Le 29 janvier sortira sur nos écrans la rétrospective consacrée à Bo Widerberg. Passionné de cinéma, critique perspicace, cet admirateur d’Igmar Bergman n’hésitera pourtant pas à dénoncer la platitude servile du cinéma suédois assujetti à l’esthétique du maître pour ensuite proposer des films largement impactés par Truffaut, Godard, Demy … ou Cassavetes.
De fait Le péché suédois (1963), Elvira Madigan (1967) et Adalen 31 (1969) qui composent cet hommage vont faire date en consacrant le réalisateur à l’échelon international, lui ouvrant notamment le chemin vers les USA et leurs plateaux de tournage. Trois histoires d’amour difficiles, dans trois époques instables, marquées par les guerres, les conflits, les mutations et qui se concentrent sur les rapports humains dans une recherche d’intimité et de simplicité d’une très grande émotion.
Elvira Madigan se situe à la fin du XIXeme siècle et nous raconte l’histoire d’amour fou et tragique du comte Sixten Sparre et de la funambule Elvira Madigan.
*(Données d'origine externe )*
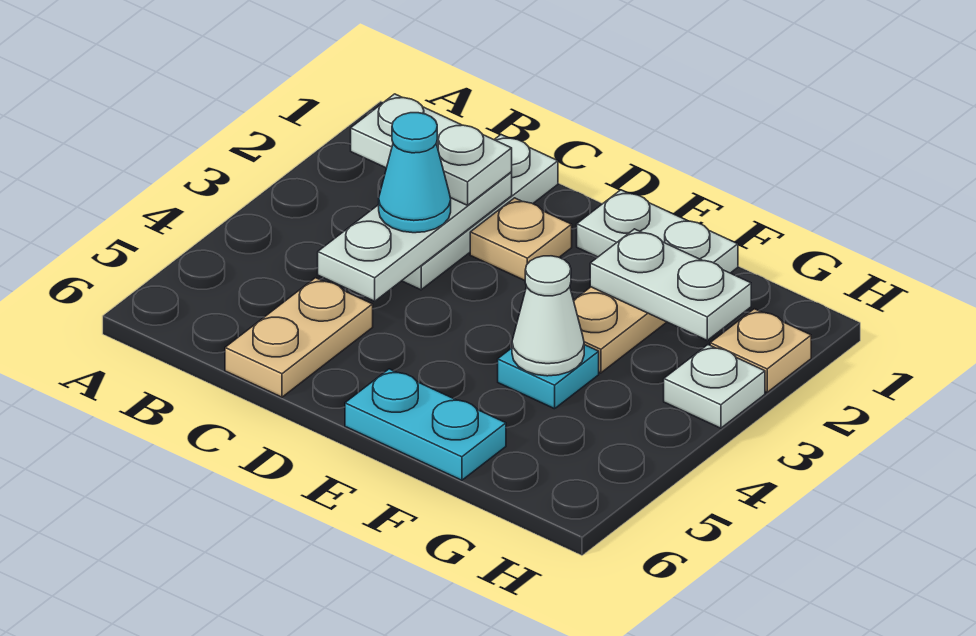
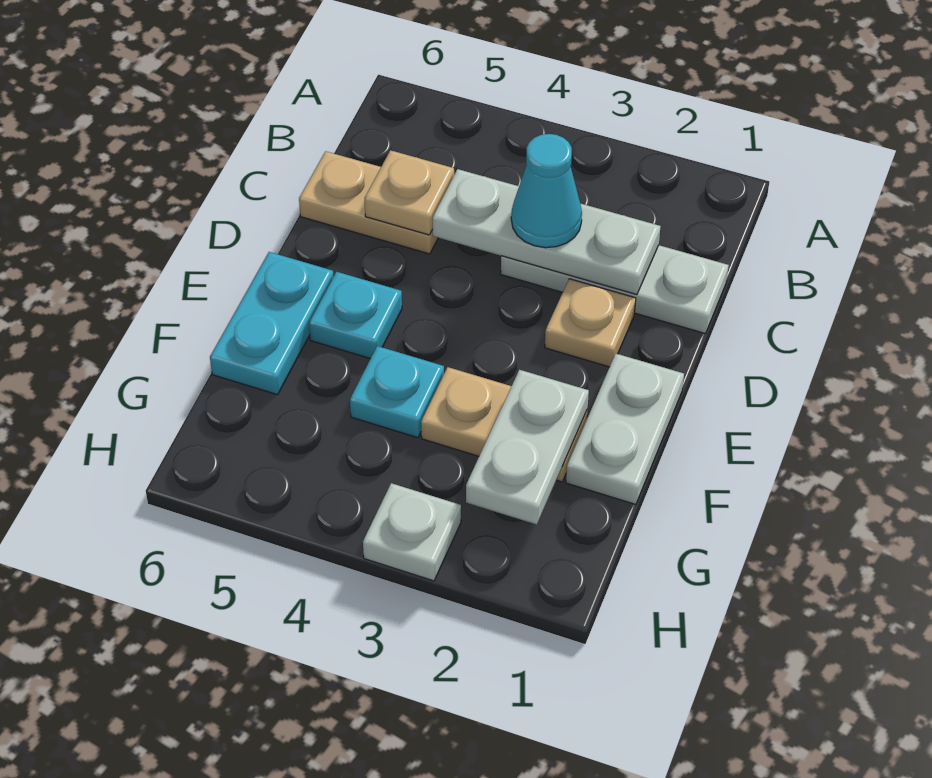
white 1x2 plate [351,94,512,205] -> none
none -> cyan 1x1 plate [309,272,402,359]
white 1x1 cone [512,256,584,376] -> none
tan 1x1 plate [710,309,811,392] -> tan 1x1 plate moved to [365,150,454,235]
Une histoire vraie qui conduira l’aristocrate à quitter femme et enfants, à déserter l’armée, pour fuir avec la belle, elle-même quittant son cirque, son public, ses amis. Une fuite éperdue vers un bonheur impossible, dans la peur, la misère et dont la seule issue sera la mort.
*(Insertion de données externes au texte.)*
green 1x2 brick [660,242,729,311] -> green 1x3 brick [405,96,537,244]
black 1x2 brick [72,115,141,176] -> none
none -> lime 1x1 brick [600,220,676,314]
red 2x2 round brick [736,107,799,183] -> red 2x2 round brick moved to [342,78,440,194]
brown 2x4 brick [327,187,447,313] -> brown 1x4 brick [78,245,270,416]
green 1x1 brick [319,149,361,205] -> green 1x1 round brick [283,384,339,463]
Une histoire très connue en Suède où le couple, aujourd’hui encore, fait figure de Bonnie et Clyde nationaux. Une histoire que Bo Widerberg choisit de tourner en couleurs, contre les conventions de l’époque qui privilégient le N/B pour les drames. Le résultat est éblouissant, une ode à la vie, sertie de nuances chaudes, ensoleillées, des paysages magnifiques, bucoliques et tranquilles, qui se détachent comme certains crépuscules de Friedrich.
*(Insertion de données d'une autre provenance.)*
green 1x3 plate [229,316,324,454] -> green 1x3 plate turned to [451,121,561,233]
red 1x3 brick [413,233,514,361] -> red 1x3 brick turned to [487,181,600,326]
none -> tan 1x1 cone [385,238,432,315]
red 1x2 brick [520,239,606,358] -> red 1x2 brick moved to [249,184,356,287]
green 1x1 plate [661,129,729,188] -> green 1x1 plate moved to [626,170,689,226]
De même les corps, les visages, les attitudes semblent des portraits de Renoir, une fête impressionniste qui rehausse la complicité des deux amants en cavale, soulignant la simplicité, la force de leur engagement. Nous les voyons dénouer un à un les liens qui les rattachent à leur ancienne vie, les boutons et cordon d’officier abandonnés dans un champ, les derniers pas accomplis sur une corde de fortune, les économies qui diminuent, les amis qu’on délaisse, les baies sauvages et toxiques qu’on avale dans la forêt faute de nourriture.
Jusqu’à ce dessin d’Elvira, tracé par un artiste infirme et nain, dans un bistrot parisien, signé du glyphe de Toulouse Lautrec et que la jeune femme vendra à la sauvette, sans savoir le trésor qu’elle recèle et qui pourrait la sauver. Notons l’interprétation passionnée de Pia Degermark, d’une blondeur angélique, aux traits fins, au regard intense, qui se reflète dans celui de Thommy Berggren, acteur fétiche de Widerberg et qui campe un amant sincère, bouleversé.
Les accords harmonieux du 21eme concerto de Mozart parachèvent ce récit tout en nuances, qui jamais ne juge, isole les amants dans un halo sensuel, pourtant pudique, candide, absolu. A ce titre Elvira Madigan est un chef d’œuvre esthétique qu’il convient de voir. une illumination.